The magnetic frontwoman of Metric, whose synth-driven anthems and sharp lyrics defined a strand of 2000s indie-rock cool.
Emily Haines is the kinetic center of Metric, a band whose sleek, urgent sound became a soundtrack for urban anxiety and exhilaration. Born in New Delhi and raised in Ontario, she was immersed in a creative environment; her father was the poet Paul Haines. She formed an early musical partnership with guitarist James Shaw while living in New York City in the late 1990s, a collaboration that would become the core of Metric. Relocating to Toronto, she also became a pivotal member of the sprawling indie collective Broken Social Scene, contributing vocals to classics like 'Anthems for a Seventeen Year-Old Girl.' With Metric, Haines crafted a distinct persona: part new-wave heroine, part poetic observer. Behind the keyboard, she delivered songs like 'Combat Baby' and 'Gold Guns Girls' with a cool detachment that could erupt into visceral release. Her lyrics often wrestled with themes of modernity, consumerism, and personal agency. Alongside Metric's commercially successful albums, she has released intimate, piano-based solo work as Emily Haines & The Soft Skeleton, revealing a more vulnerable side to her artistry.
1965–1980
The latchkey kids. Raised during divorce, recession, and the end of the Cold War. Skeptical, self-reliant, media-literate. They invented indie culture, grunge, and the early internet — then watched the Boomers take credit.

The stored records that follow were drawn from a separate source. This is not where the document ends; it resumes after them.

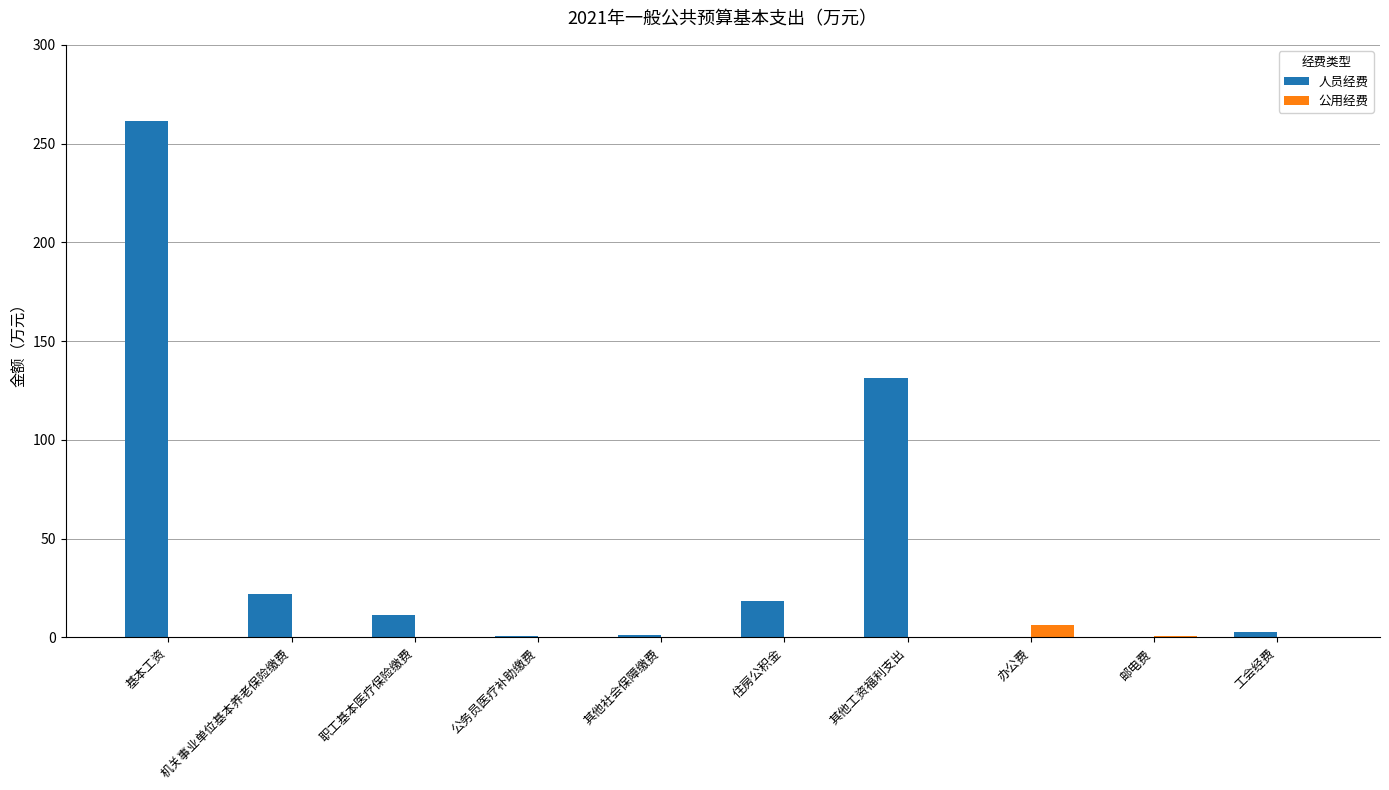

What is the sum of the 公用经费 values at 办公费 and 住房公积金?

6.3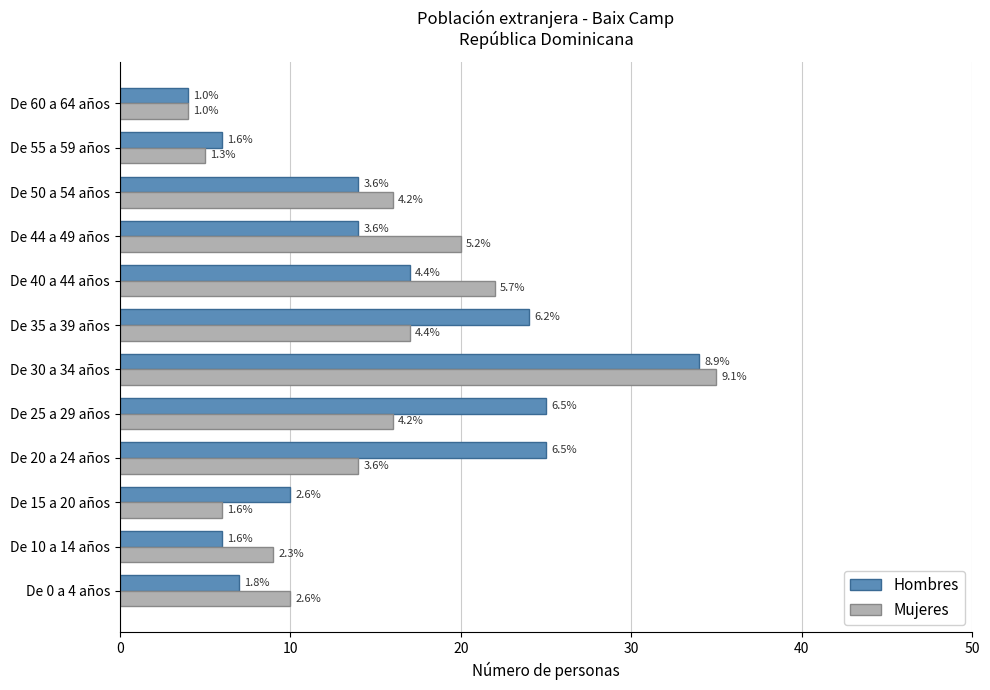

What are all the series names shown in the legend?

Hombres, Mujeres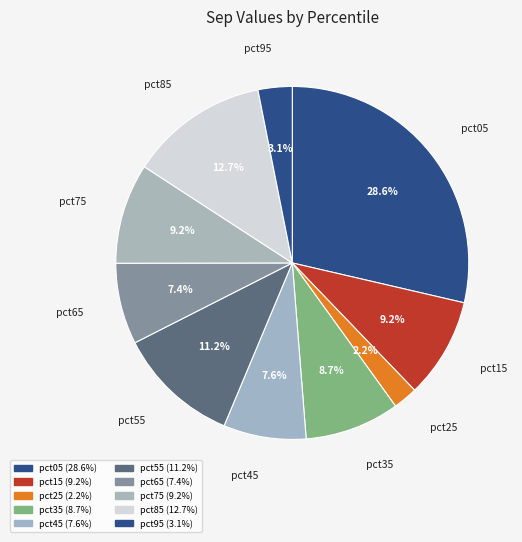

How many slices are in this pie chart?

10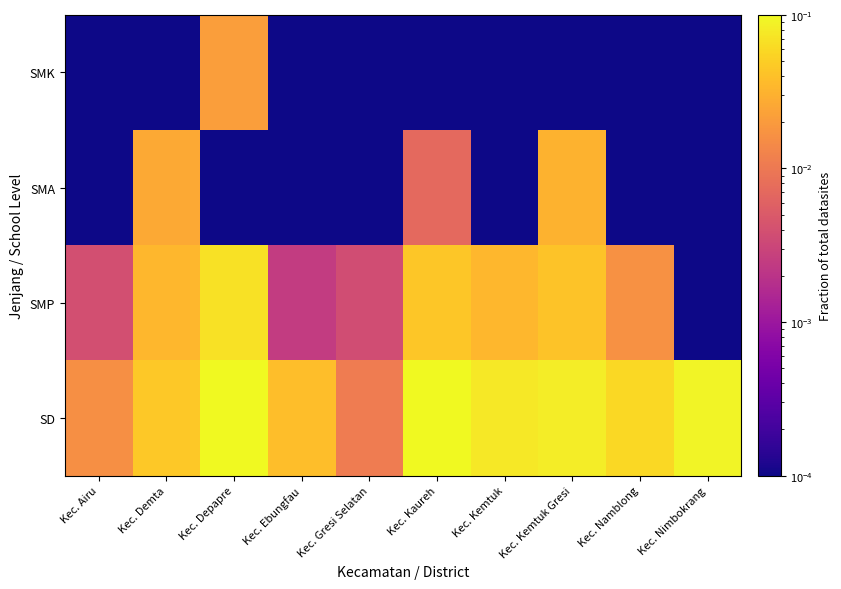

Between Kec. Gresi Selatan and Kec. Kemtuk, which is larger?

Kec. Kemtuk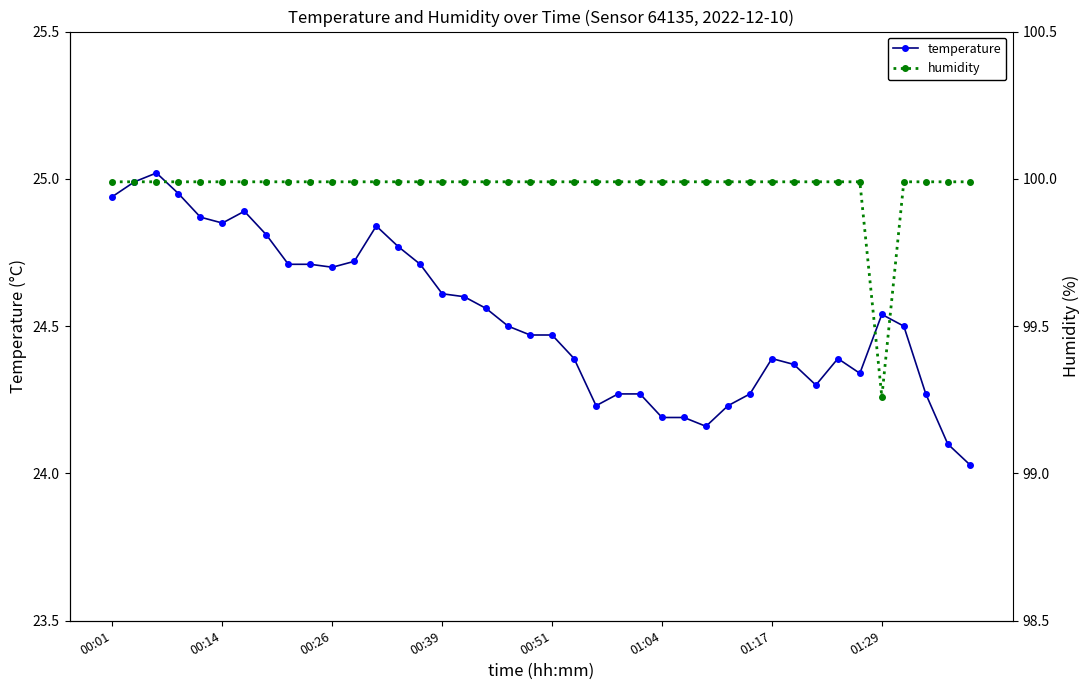

True or false: temperature has a value of 14.4 at 00:01.

False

Emily was born in 1974, placing them squarely in the Generation X. The events that shaped this generation — economic uncertainty, the end of the Cold War, and the rise of personal computing — shaped the world they entered and the choices available to them.
The biggest hits of 1974
#1 Movie
The Towering Inferno
Best Picture
The Godfather Part II
#1 TV Show
All in the Family
The world at every milestone
Nixon resigns the presidency
Iran hostage crisis begins; Three Mile Island accident
Black Monday stock market crash
Hubble Space Telescope launched; Germany reunifies
LA riots after Rodney King verdict
Oklahoma City bombing; Windows 95 released
Indian Ocean tsunami kills over 230,000
Russia annexes Crimea; Ebola outbreak in West Africa
AI reshapes industries; Paris Olympics
She and Metric bandmate James Shaw once lived and recorded in a converted former heroin shooting gallery in Brooklyn.
Her father, Paul Haines, wrote the lyrics for the cult jazz album 'Escalator Over the Hill.'
She is an avid surfer.
The name 'Metric' was chosen because it 'sounded European and cool.'
“I never wanted to be a rock star. I just wanted to be in a band that was good.”